> THE TASK:
Copy every record exactly, and keep the pictures out.

(Entries taken from a collection)

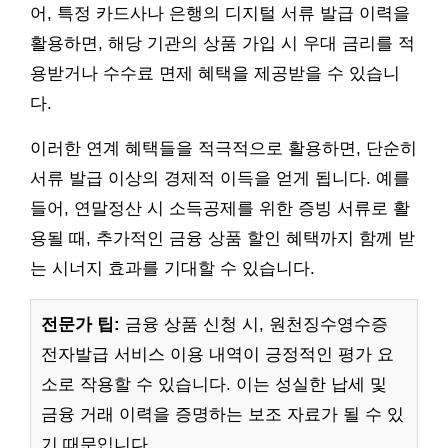
어, 특정 카드사나 은행의 디지털 서류 발급 이력을
활용하면, 해당 기관의 상품 가입 시 우대 금리를 적
용받거나 수수료 면제 혜택을 제공받을 수 있습니
다.
이러한 연계 혜택들을 적극적으로 활용하면, 단순히
서류 발급 이상의 경제적 이득을 얻게 됩니다. 예를
들어, 연말정산 시 소득공제를 위한 증빙 서류로 활
용될 때, 추가적인 금융 상품 할인 혜택까지 함께 받
는 시너지 효과를 기대할 수 있습니다.
전문가 팁:
금융 상품 신청 시, 원천징수영수증
전자발급 서비스 이용 내역이 긍정적인 평가 요
소로 작용할 수 있습니다. 이는 성실한 납세 및
금융 거래 이력을 증명하는 보조 자료가 될 수 있
기 때문입니다.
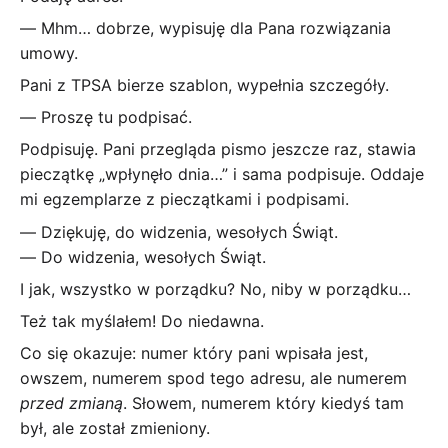
― Mhm… dobrze, wypisuję dla Pana rozwiązania
umowy.
Pani z TPSA bierze szablon, wypełnia szczegóły.
― Proszę tu podpisać.
Podpisuję. Pani przegląda pismo jeszcze raz, stawia
pieczątkę „wpłynęło dnia…” i sama podpisuje. Oddaje
mi egzemplarze z pieczątkami i podpisami.
― Dziękuję, do widzenia, wesołych Świąt.
― Do widzenia, wesołych Świąt.
I jak, wszystko w porządku? No, niby w porządku…
Też tak myślałem! Do niedawna.
Co się okazuje: numer który pani wpisała jest,
owszem, numerem spod tego adresu, ale numerem
przed zmianą
. Słowem, numerem który kiedyś tam
był, ale został zmieniony.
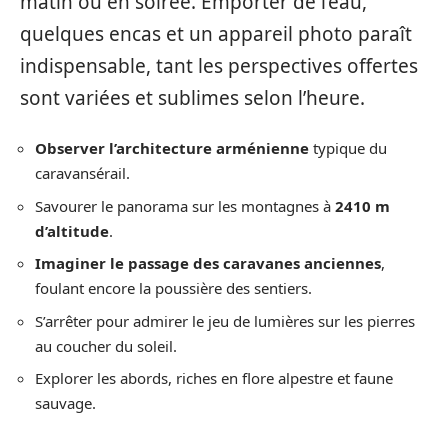
matin ou en soirée. Emporter de l’eau,
quelques encas et un appareil photo paraît
indispensable, tant les perspectives offertes
sont variées et sublimes selon l’heure.
Observer l’architecture arménienne
typique du
caravansérail.
Savourer le panorama sur les montagnes à
2410 m
d’altitude
.
Imaginer le passage des caravanes anciennes
,
foulant encore la poussière des sentiers.
S’arrêter pour admirer le jeu de lumières sur les pierres
au coucher du soleil.
Explorer les abords, riches en flore alpestre et faune
sauvage.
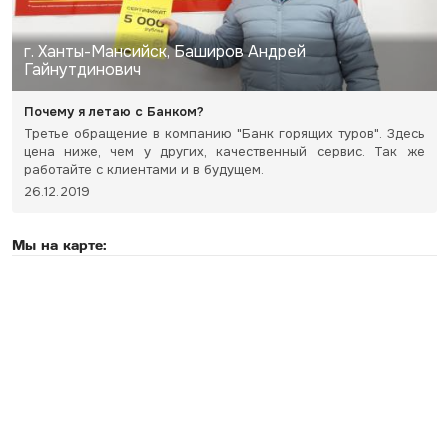
г. Ханты-Мансийск, Баширов Андрей
Гайнутдинович
Почему я летаю с Банком?
Третье обращение в компанию "Банк горящих туров". Здесь
цена ниже, чем у других, качественный сервис. Так же
работайте с клиентами и в будущем.
26.12.2019
Мы на карте:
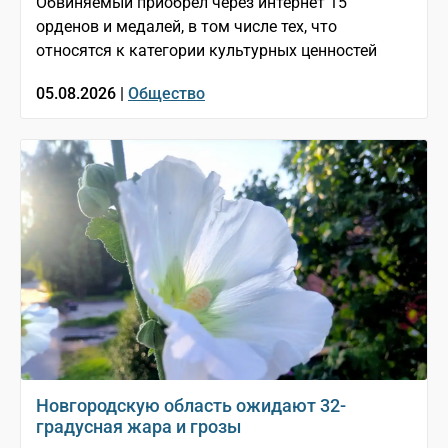
Обвиняемый приобрёл через интернет 15
орденов и медалей, в том числе тех, что
относятся к категории культурных ценностей
05.08.2026 |
Общество
Новгородскую область ожидают 32-
градусная жара и грозы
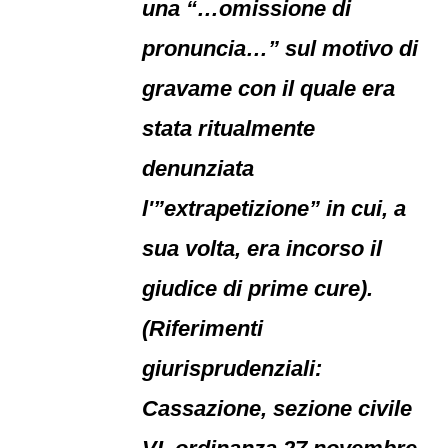
una “…omissione di
pronuncia…” sul motivo di
gravame con il quale era
stata ritualmente
denunziata
l'”extrapetizione” in cui, a
sua volta, era incorso il
giudice di prime cure).
(Riferimenti
giurisprudenziali:
Cassazione, sezione civile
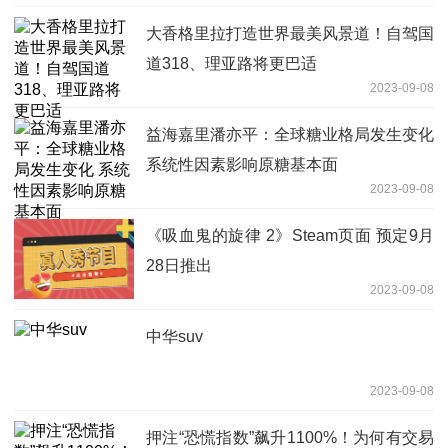
大香格里拉打造世界最美风景道！自驾国
道318、理亚路将更巴适
2023-09-08
益海嘉里潘亦平：全球糖业格局发生变化
系统性因素影响原糖基本面
2023-09-08
《吸血鬼的旋律 2》Steam页面 预定9月
28日推出
2023-09-08
中华suv
2023-09-08
押注“恐慌指数”飙升1100%！为何有交易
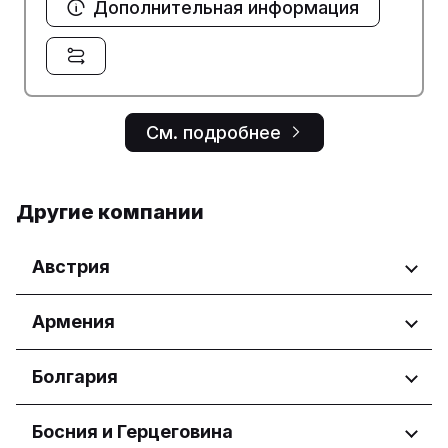
Дополнительная информация
См. подробнее
Другие компании
Австрия
Регионы
Армения
Wien
Регионы
Болгария
Yerevan
Регионы
Босния и Герцеговина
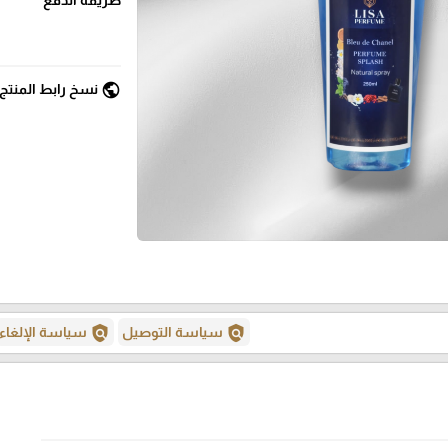
public
نسخ رابط المنتج
policy
policy
سياسة التوصيل
سياسة الإلغاء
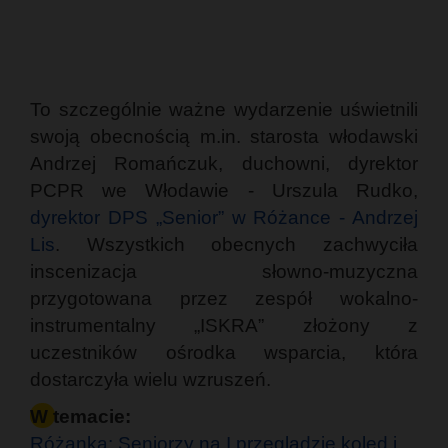
To szczególnie ważne wydarzenie uświetnili
swoją obecnością m.in. starosta włodawski
Andrzej Romańczuk, duchowni, dyrektor
PCPR we Włodawie - Urszula Rudko,
dyrektor DPS „Senior” w Różance - Andrzej
Lis
. Wszystkich obecnych zachwyciła
inscenizacja słowno-muzyczna
przygotowana przez zespół wokalno-
instrumentalny „ISKRA” złożony z
uczestników ośrodka wsparcia, która
dostarczyła wielu wzruszeń.
W temacie:
Różanka: Seniorzy na I przeglądzie kolęd i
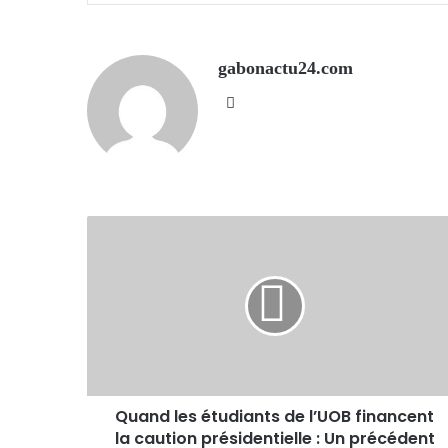
gabonactu24.com
Website
Quand les étudiants de l’UOB financent
la caution présidentielle : Un précédent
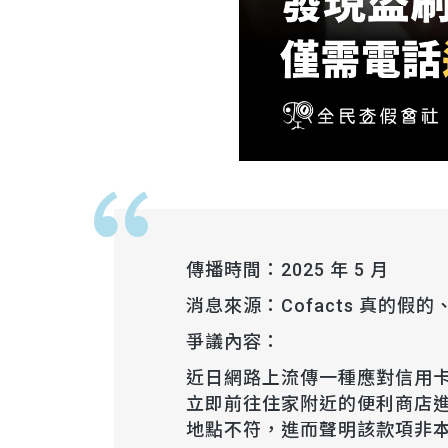
傳播時間：2025 年 5 月
消息來源：Cofacts 真的假
爭議內容：
近日網路上流傳一種應對信用
立即前往住家附近的便利商店
地點不符，進而聲明該款項非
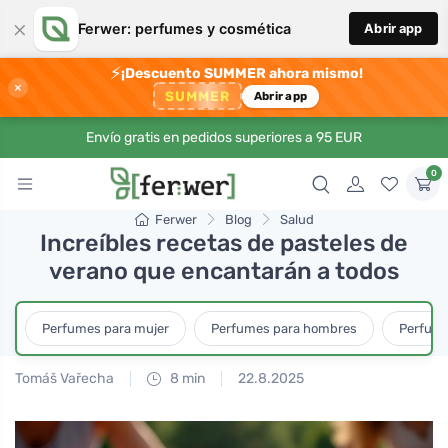
×
Ferwer: perfumes y cosmética
Abrir app
⚡
¡Descuento SUMMER ahora mismo!
×
SUMMER
Abrir app
Envío gratis en pedidos superiores a 95 EUR
0
Ferwer
Blog
Salud
Increíbles recetas de pasteles de
verano que encantarán a todos
Perfumes para mujer
Perfumes para hombres
Perfume
Tomáš Vařecha
8 min
22.8.2025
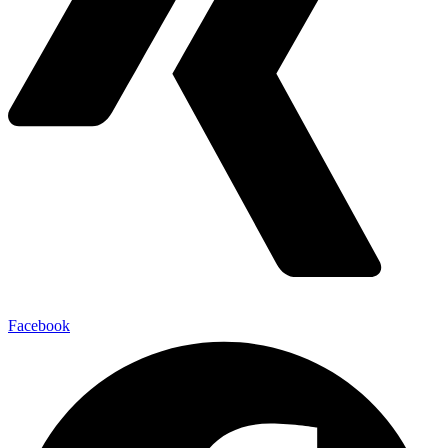
Facebook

> OUTPUT:
어, 특정 카드사나 은행의 디지털 서류 발급 이력을
활용하면, 해당 기관의 상품 가입 시 우대 금리를 적
용받거나 수수료 면제 혜택을 제공받을 수 있습니
다.
이러한 연계 혜택들을 적극적으로 활용하면, 단순히
서류 발급 이상의 경제적 이득을 얻게 됩니다. 예를
들어, 연말정산 시 소득공제를 위한 증빙 서류로 활
용될 때, 추가적인 금융 상품 할인 혜택까지 함께 받
는 시너지 효과를 기대할 수 있습니다.
전문가 팁:
금융 상품 신청 시, 원천징수영수증
전자발급 서비스 이용 내역이 긍정적인 평가 요
소로 작용할 수 있습니다. 이는 성실한 납세 및
금융 거래 이력을 증명하는 보조 자료가 될 수 있
기 때문입니다.
― Mhm… dobrze, wypisuję dla Pana rozwiązania
umowy.
Pani z TPSA bierze szablon, wypełnia szczegóły.
― Proszę tu podpisać.
Podpisuję. Pani przegląda pismo jeszcze raz, stawia
pieczątkę „wpłynęło dnia…” i sama podpisuje. Oddaje
mi egzemplarze z pieczątkami i podpisami.
― Dziękuję, do widzenia, wesołych Świąt.
― Do widzenia, wesołych Świąt.
I jak, wszystko w porządku? No, niby w porządku…
Też tak myślałem! Do niedawna.
Co się okazuje: numer który pani wpisała jest,
owszem, numerem spod tego adresu, ale numerem
przed zmianą
. Słowem, numerem który kiedyś tam
był, ale został zmieniony.
matin ou en soirée. Emporter de l’eau,
quelques encas et un appareil photo paraît
indispensable, tant les perspectives offertes
sont variées et sublimes selon l’heure.
Observer l’architecture arménienne
typique du
caravansérail.
Savourer le panorama sur les montagnes à
2410 m
d’altitude
.
Imaginer le passage des caravanes anciennes
,
foulant encore la poussière des sentiers.
S’arrêter pour admirer le jeu de lumières sur les pierres
au coucher du soleil.
Explorer les abords, riches en flore alpestre et faune
sauvage.
г. Ханты-Мансийск, Баширов Андрей
Гайнутдинович
Почему я летаю с Банком?
Третье обращение в компанию "Банк горящих туров". Здесь
цена ниже, чем у других, качественный сервис. Так же
работайте с клиентами и в будущем.
26.12.2019
Мы на карте:
Обвиняемый приобрёл через интернет 15
орденов и медалей, в том числе тех, что
относятся к категории культурных ценностей
05.08.2026 |
Общество
Новгородскую область ожидают 32-
градусная жара и грозы
una “…omissione di
pronuncia…” sul motivo di
gravame con il quale era
stata ritualmente
denunziata
l'”extrapetizione” in cui, a
sua volta, era incorso il
giudice di prime cure).
(Riferimenti
giurisprudenziali:
Cassazione, sezione civile
大香格里拉打造世界最美风景道！自驾国
道318、理亚路将更巴适
2023-09-08
益海嘉里潘亦平：全球糖业格局发生变化
系统性因素影响原糖基本面
2023-09-08
《吸血鬼的旋律 2》Steam页面 预定9月
28日推出
2023-09-08
中华suv
2023-09-08
押注“恐慌指数”飙升1100%！为何有交易
Дополнительная информация
См. подробнее
Другие компании
Австрия
Регионы
Армения
Wien
Регионы
Болгария
Yerevan
Регионы
Босния и Герцеговина
public
نسخ رابط المنتج
policy
policy
سياسة التوصيل
سياسة الإلغاء
To szczególnie ważne wydarzenie uświetnili
swoją obecnością m.in. starosta włodawski
Andrzej Romańczuk, duchowni, dyrektor
PCPR we Włodawie - Urszula Rudko,
dyrektor DPS „Senior” w Różance - Andrzej
Lis
. Wszystkich obecnych zachwyciła
inscenizacja słowno-muzyczna
przygotowana przez zespół wokalno-
instrumentalny „ISKRA” złożony z
uczestników ośrodka wsparcia, która
dostarczyła wielu wzruszeń.
W temacie:
Różanka: Seniorzy na I przeglądzie kolęd i
gabonactu24.com
Website
Quand les étudiants de l’UOB financent
la caution présidentielle : Un précédent
傳播時間：2025 年 5 月
消息來源：Cofacts 真的假
爭議內容：
近日網路上流傳一種應對信用
立即前往住家附近的便利商店
地點不符，進而聲明該款項非
×
Ferwer: perfumes y cosmética
Abrir app
⚡
¡Descuento SUMMER ahora mismo!
×
SUMMER
Abrir app
Envío gratis en pedidos superiores a 95 EUR
0
Ferwer
Blog
Salud
Increíbles recetas de pasteles de
verano que encantarán a todos
Perfumes para mujer
Perfumes para hombres
Perfume
Tomáš Vařecha
8 min
22.8.2025
Facebook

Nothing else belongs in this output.